Drug discovery in a model of temporal lobe epilepsy
Key Words
Epilepsy, anti-epileptic drugs
Benefits
Epilepsy is a chronic neurological disorder that affects 0.5-1% of the population and for which there is no cure. Approximately 30% of all epilepsy patients receive little or no benefit from existing anti-epileptic drugs.
We have spent a number of years investigating the effects of new drug compounds upon epileptiform (‘epilepsy-like’) activity in acute brain slices and acute whole animal models of seizure.
This work has identified a number of drugs that exert potent anti-epileptiform and anti-seizure effects which must now be studied in models of the disease itself, epilepsy, in order to a) meet clinical and regulatory requirements to justify human clinical trials and b) better understand the mechanisms underlying the effects of these drugs.
Benefits
The evidence produced by this project will determine whether new compounds hold sufficient promise for testing in human clinical trials. Drugs successful in human clinical trials will have a significant beneficial effect upon the >30% of people living with poorly controlled epilepsy. Understanding how these drugs work will help us understand what makes treatment-resistant epilepsy different from other epilepsies which in turn aids the development of new treatments.
Animals used
Rats 1000 over 5 years
Adverse effects
Depending on the efficacy of the test compounds being studied and once rendered epileptic, animals will experience spontaneous seizures. Whilst behaviourally dramatic, consciousness is lost during seizures and amnesia (in humans) is very common.
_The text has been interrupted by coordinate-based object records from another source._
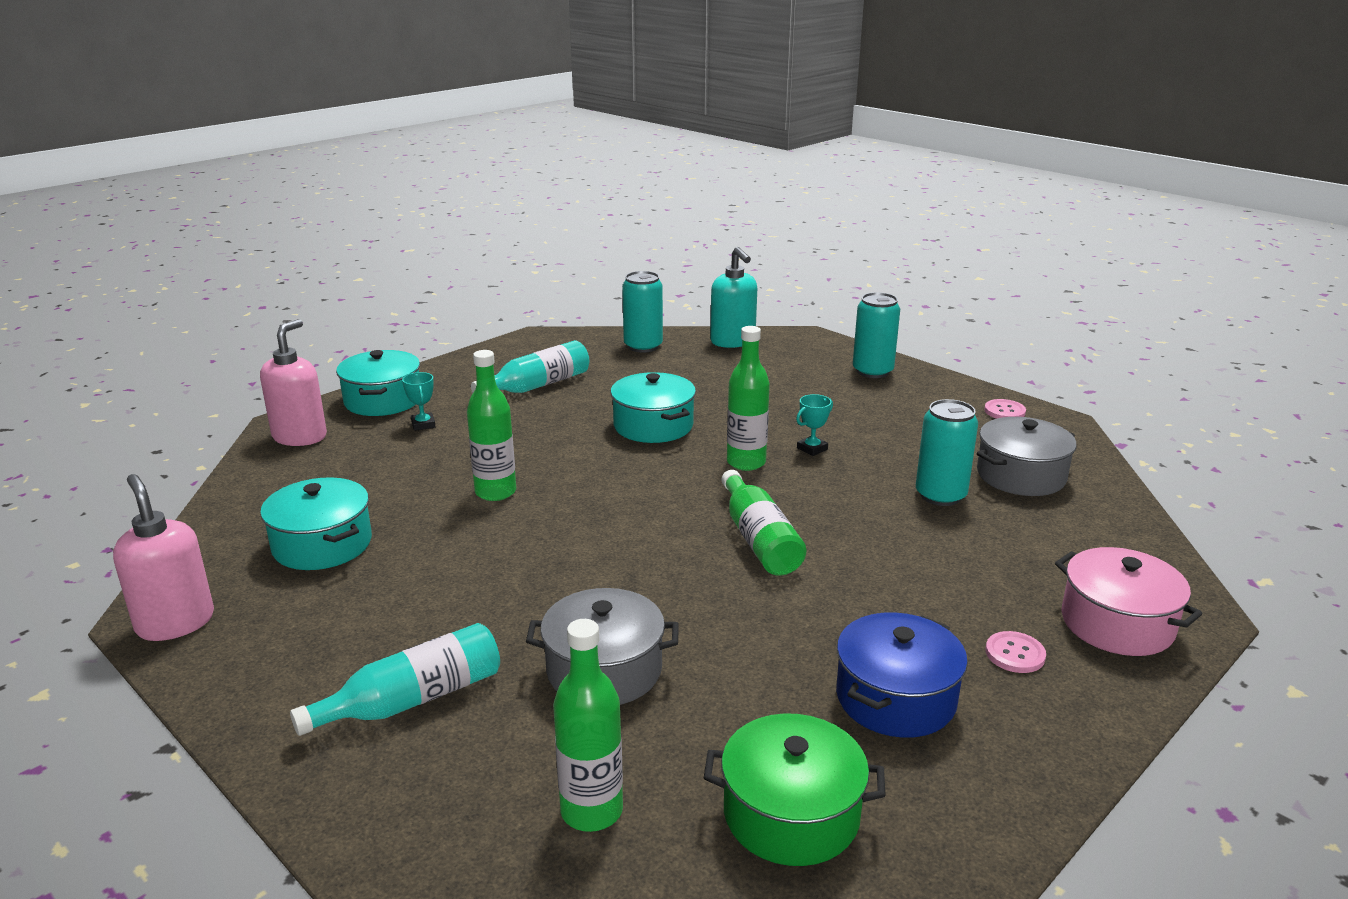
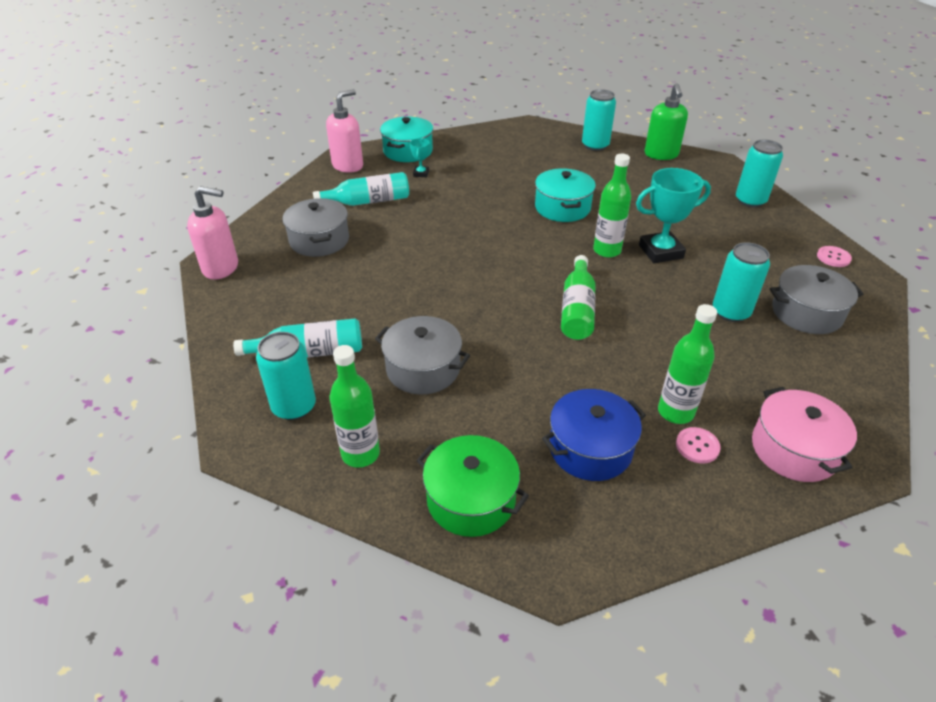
camera: 25 degrees right, 15 degrees up
pink soap dispenser [113,474,214,641] -> pink soap dispenser turned 105 degrees clockwise [187,186,238,280]
turquoise pot [260,477,372,570] -> grey pot [283,198,349,257]
green bottle [467,350,516,501] -> green bottle moved to [658,304,717,424]
turquoise bottle [471,340,589,393] -> turquoise bottle moved to [313,172,409,206]
turquoise soap dispenser [710,247,757,348] -> green soap dispenser [645,83,688,160]
turquoise trophy [796,394,833,456] -> turquoise trophy [636,168,711,263], size x2.05
none -> turquoise can [256,332,316,420]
Adverse events include death from seizure and, very rarely in this model, biting of the tongue during seizure. Some animals will be implanted with screws or a cannula in the skull in order to monitor brain activity. They will experience some pain during recovery from the screw implantation process that can be controlled with analgesia.
Replacement
Epilepsy is a disorder of the whole body (brain and periphery) and, as such, is too complex for current in vitro approaches to properly model it. Moreover, regulatory (EMA) requirements demand testing in whole animal models.
Reduction Experiment sizes will be determined by statistical power calculations. We will use established quantitative scoring systems to assess seizures induced. A professional statistician will be consulted when required.
Refinement
The majority of existing, initial in vivo anticonvulsant testing to date has been conducted in rats, providing a large body of evidence with which to compare our results and reduce the need to replicate some investigations for which results are already available.
Mouse models of seizure are less discriminatory and predictive than rat models since mice exhibit different seizure circuits in the brain compared to rats and humans. The model is the gold standard animal model of spontaneous recurrent seizure (epilepsy). Anaesthetised models are unsuitable since involvement of the periphery is eliminated and so renders the model less predictive.